Called "Orient Express" and published this autumn in Moscow, the 200-page snapshot-laden book prompted a diplomatic protest from North Korea and teeth gnashing in Russia's Foreign Ministry. It draws heavily on a confidential report prepared by a Russian Foreign Ministry note-taker on board during Kim's leisurely one-month train ride across Russia in the summer of 2001. (Kim made a second, shorter train trip into Russia this past summer, also accompanied by Pulikovsky.)
"Pulikovsky published what he was not supposed to publish," said Alexandre Mansourov, once a Soviet diplomat in North Korea who now teaches at the Asia Pacific Center for Security Studies in Honolulu.
"He violated a personal trust, not just of Kim Jong Il, but of the people who put the report together. More copies of this book have probably been bought by foreign governments and intelligence agencies than by Russians themselves."
[...]
"I am the object of criticism around the world," Pulikovsky quotes Kim as saying in one meeting on the long train ride. "But I think that since I am being discussed, then I am on the right track."
Insert [GODWIN] reference here.
"It was possible to order any dish of Russian, Chinese, Korean, Japanese and French cuisine," he wrote of the specially outfitted train that carried Kim.
The North Koreans made sure that live lobsters were shipped to the train to provide Kim with fresh delicacies during the tedium of crossing Siberia. Cases of Bordeaux and Burgundy red wines were flown from Paris. Even Putin's private train "did not have the comfort of Kim Jong Il's train," Pulikovsky wrote.

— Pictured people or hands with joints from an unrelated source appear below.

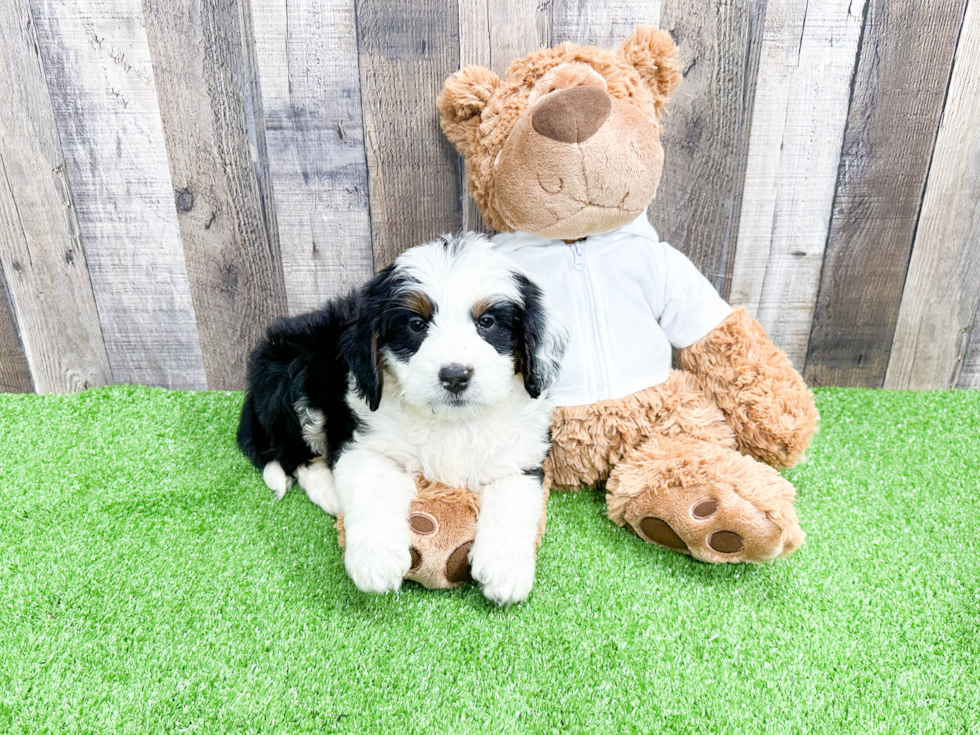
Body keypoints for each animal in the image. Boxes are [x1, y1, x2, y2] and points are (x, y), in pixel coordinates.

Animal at [236, 234, 568, 604]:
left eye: (487, 322)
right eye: (417, 325)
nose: (455, 376)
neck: (452, 422)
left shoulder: (521, 452)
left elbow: (514, 497)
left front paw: (506, 569)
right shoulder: (366, 439)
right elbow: (372, 485)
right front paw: (375, 560)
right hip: (291, 378)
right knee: (292, 454)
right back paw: (329, 490)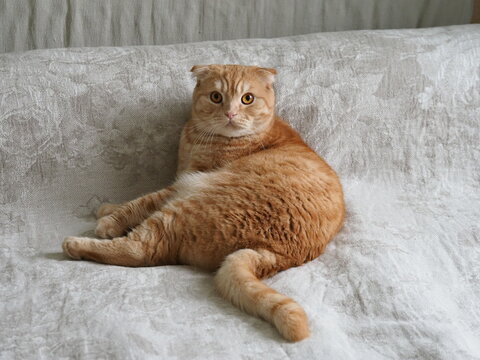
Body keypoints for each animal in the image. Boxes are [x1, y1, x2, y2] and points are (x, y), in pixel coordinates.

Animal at [62, 64, 344, 344]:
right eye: (216, 97)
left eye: (247, 99)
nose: (230, 113)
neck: (198, 137)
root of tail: (281, 253)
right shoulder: (180, 181)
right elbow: (137, 201)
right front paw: (107, 208)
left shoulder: (182, 184)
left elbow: (141, 202)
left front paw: (109, 220)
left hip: (186, 204)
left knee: (139, 250)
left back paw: (75, 245)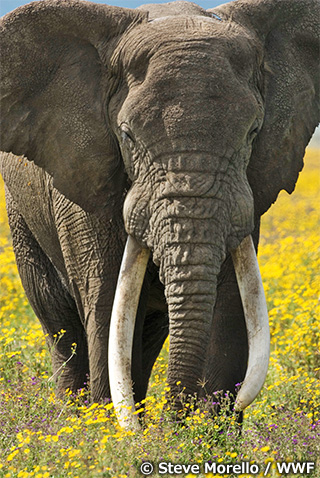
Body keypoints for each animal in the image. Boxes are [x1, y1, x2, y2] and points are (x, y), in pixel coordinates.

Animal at [0, 0, 318, 430]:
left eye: (253, 133)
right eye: (127, 135)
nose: (173, 419)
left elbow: (233, 304)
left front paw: (205, 433)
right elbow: (106, 302)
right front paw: (120, 433)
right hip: (22, 219)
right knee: (62, 328)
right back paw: (75, 423)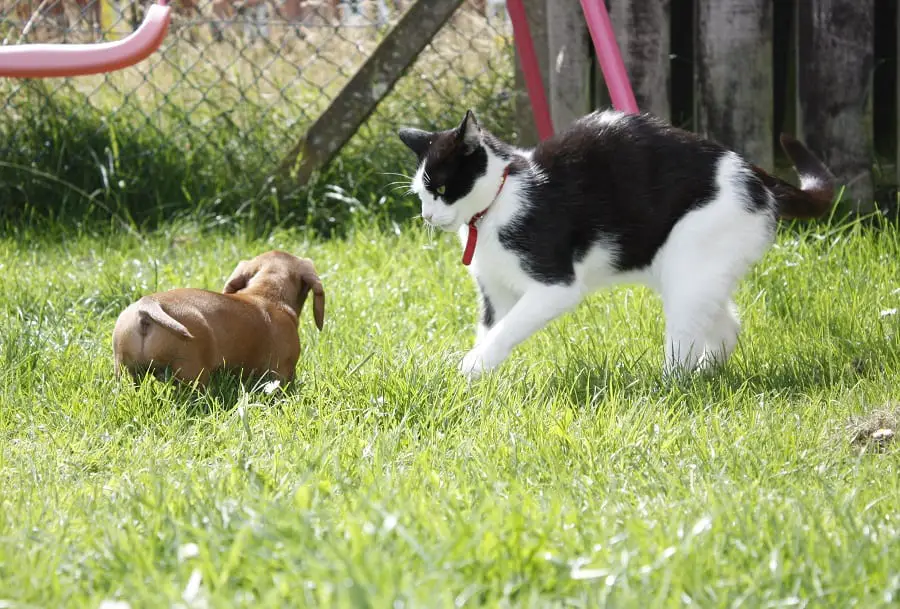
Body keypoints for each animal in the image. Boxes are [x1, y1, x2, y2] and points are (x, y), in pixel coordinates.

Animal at [398, 107, 832, 378]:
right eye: (420, 195)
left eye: (441, 189)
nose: (428, 217)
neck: (496, 205)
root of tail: (759, 176)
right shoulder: (495, 292)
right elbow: (492, 329)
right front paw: (477, 383)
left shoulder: (555, 287)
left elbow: (508, 329)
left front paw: (471, 368)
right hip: (691, 271)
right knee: (726, 324)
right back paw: (708, 372)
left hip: (692, 263)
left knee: (686, 337)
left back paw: (670, 386)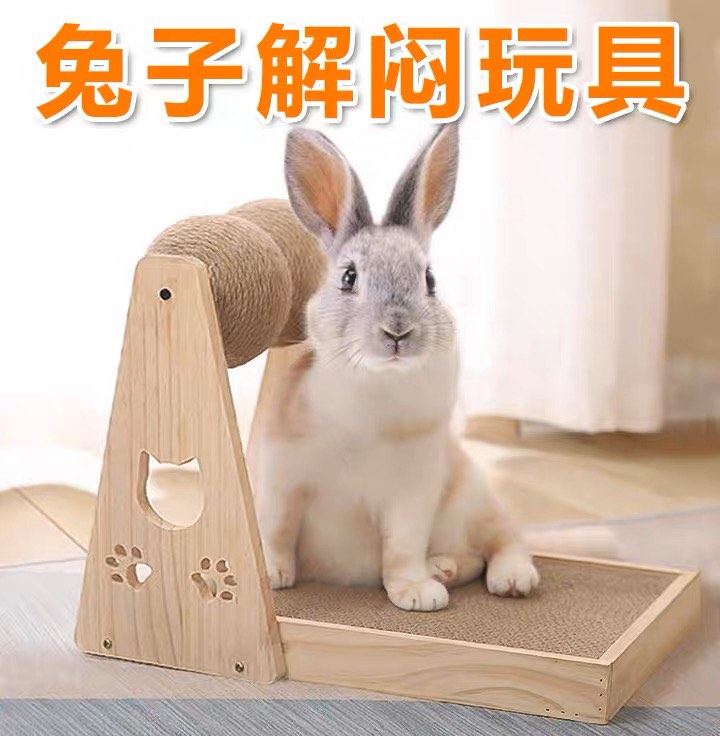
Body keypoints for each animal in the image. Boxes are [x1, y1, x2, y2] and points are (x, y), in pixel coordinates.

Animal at [251, 124, 539, 612]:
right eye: (348, 277)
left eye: (430, 280)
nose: (398, 331)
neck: (376, 381)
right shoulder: (281, 478)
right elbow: (276, 531)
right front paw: (271, 576)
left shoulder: (412, 493)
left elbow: (402, 548)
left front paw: (418, 594)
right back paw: (444, 567)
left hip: (476, 497)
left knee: (503, 541)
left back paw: (509, 580)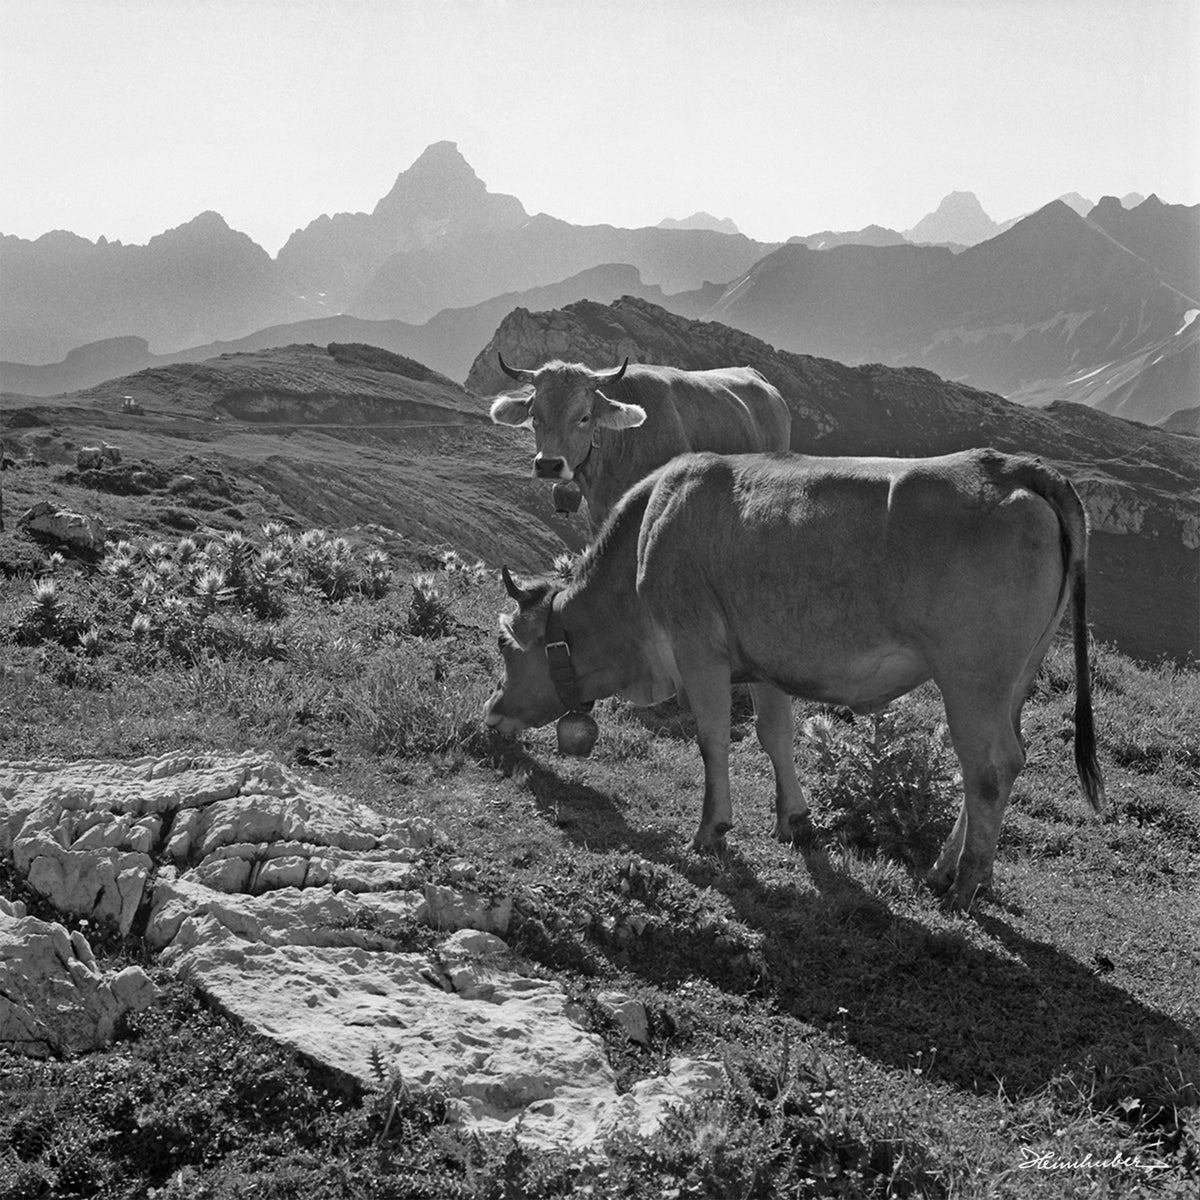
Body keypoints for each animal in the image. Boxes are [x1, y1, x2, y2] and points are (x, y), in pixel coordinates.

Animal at [484, 448, 1105, 912]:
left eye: (503, 644)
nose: (489, 715)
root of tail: (1009, 465)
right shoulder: (762, 660)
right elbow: (774, 734)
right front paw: (794, 820)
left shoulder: (698, 651)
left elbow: (712, 739)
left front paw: (710, 831)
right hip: (1014, 681)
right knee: (998, 763)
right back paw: (943, 871)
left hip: (973, 678)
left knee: (989, 769)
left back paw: (963, 887)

Impressed with the brown bread at a Khabarovsk restaurant, North Korea's leader had an aide fly 20 loaves to Pyongyang so that it would be fresh on his arrival. On a stop at Omsk, the North Korean rejected a plate of barrel-salted pickles, dismissing the offer as shoddily marinated cucumbers from Bulgaria, not prepared in the authentic Russian style.
"Then they served tiny pelmeni, kopeck-size, in a small frying pan baked under cheese and mayonnaise," Pulikovsky wrote, recalling crestfallen faces on the Siberian hosts as the Russian meat dumplings arrived. "Kim Jong Il picked at them with a fork and said: 'What kind of pelmeni are these? They should be big, boiled and in broth.'"
With meals on the train stretching sometimes for four hours or more, entertainment often took the form of singing Russian and Korean songs. The North Korean leader, who had left his wife back in Pyongyang, particularly enjoyed the charms of four young singers, who were introduced as "lady conductors," Pulikovsky wrote.
When his government ministers came into his office, "they bent deferentially in a deep bow and remained like this until there was a hardly visible sign from their commander that they could straighten their backs," he wrote.
Taking a skeptical attitude about the AIDS epidemic in Africa, Kim, whose government is skilled at extracting foreign aid, once commented to Pulikovsky, "Many countries just exaggerate their disasters to get more aid from the international community."
And now they threaten nuclear war, more or less, if Kim doesn't get what he wants. I have to say that I am strongly tempted to lean towards the idea that if the South Koreans, most of them young, want us so badly to remove our military from South Korea, that we should follow their wishes. Heck, not too long after, our allies, the Japanese, might get a significant boost to their stagnant economy out of it, having had such an enterprising commercial competitor removed.